Siapakah Yang Ingin Menggoyangkan Menteri Susi?
Isu perubahan kabinet di pemerintahan Presiden Jokowi kembali muncul. Salah satunya ada kekuatan yang ingin mencabut Susi Pudjiastuti dari Menteri Kelautan dan Perikanan (KKP).
Dorongan tersebut berawal dari munculnya di sosial media yang diramaikan #GantiMenteriSusi. Rangkaian hastag itu merespons kebijakan dari Susi dalam aturan larangan memakai cantrang ssebagai alat tangkap ikan di laut.
Akan tetapi, hastag tersebut mendapat tandingan, yaitu #StandForSusi. Tidak butuh waktu lama, akhirnya hastag #StandForSusi bisa mengalahkan #GantiMenteriSusi di posisi teratas tranding topic nasional.
Karena asal muasal hastag tersebut berasal dari pembatasan penggunaan cantrang yang dianggap dapat merusak lingkungan hingga Desember 2017, selanjutnya nelayan yang menggunakan cantrang wajib mengganti alat tangkapnya. Nelayan juga menggelar aksi demo di depan Istana Negara pada hari Selasa (11/7).
Menteri Kelautan dan Perikanan Susi Pudjiastuti langsung angkat bicara mengenai serangkaian hastag dan aksi para nelayan hari itu. Dia menjelaskan, hak untuk mencopot dirinya sebagai menteri merupakan hak dari Presiden Jokowi.
Ya, itu kan hak prerogatif Presiden.
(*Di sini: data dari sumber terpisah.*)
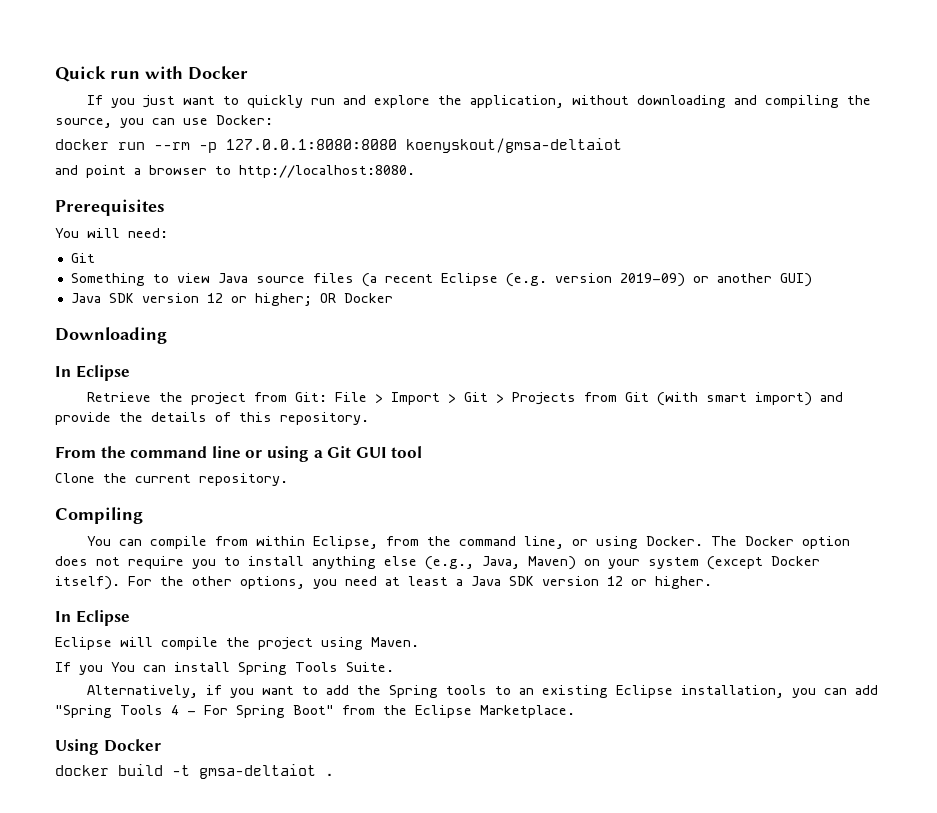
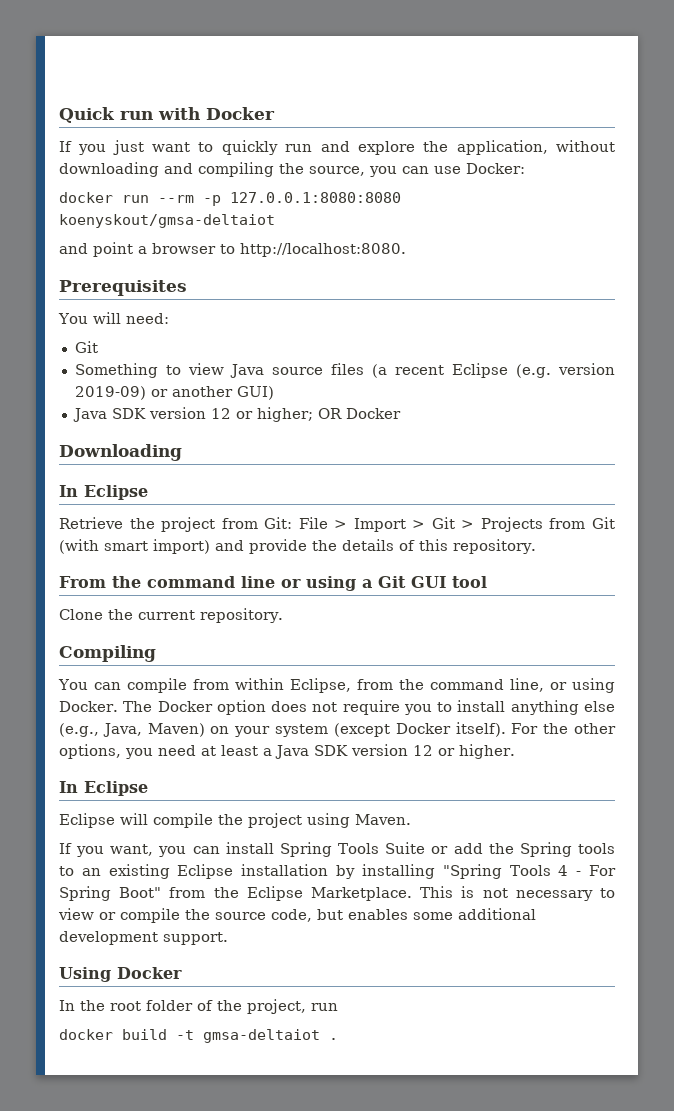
[111,662,135,672] You -> [110,844,187,857] want, you
[346,662,394,672] [87,685,319,698] Suite. // Alternatively, if you want to -> [385,842,449,854] Suite or
[681,685,879,698] installation, you can add -> [241,864,435,879] installation by installing
[55,739,161,755] // Using Docker -> [420,886,615,901] [58,908,536,923] [59,931,228,945] [59,967,182,982] [59,999,338,1014] This is not necessary to view or compile the source code, but enables some additional development support. // Using Docker // In the root folder of the project, run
Setiap tahun memang begitu, mau diganti, ucap Susi di gedung DPR.
Ternyata Kepala Badan Intelijen Negara (BIN) Budi Gunawan bicara soal adanya kekuatan yang ingin mengacaukan situasi negara. Salah satunya kekuatan yang ingin mencabut Susi dari Menteri.
Menurut Budi, ekonomi Indonesia telah dikuasai kartel pangan dan energi. Dia juga mengatakan bahwa hal ini sangat sulit diberantas. Terkait dengan kartel, Budi menjelaskan adanya kekuatan yang ingin menyingkirkan Susi dari posisi Menteri.
Contohnya Bu Susi sekarang sedang dalam serangan balik yang kuat dalam demo nelayan. Kekuatan inilah yang bermain untuk Bu Susi, ucapnya di acara Halaqah Nasional Alim Ulama, Jakarta Pusat.
Pasalnya, dorongan itu muncul disaat isu perubahan kabinet. Meskipun Jokowi sempat meredam situasi bahwa tidak ada reshuffle dalam minggu ini.
Minggu ini juga tidak ada, ucap Jokowi kepada wartawan di Perumahan Pesona Bukit, Batuampar, Balikpapan, Kalimantan Timur.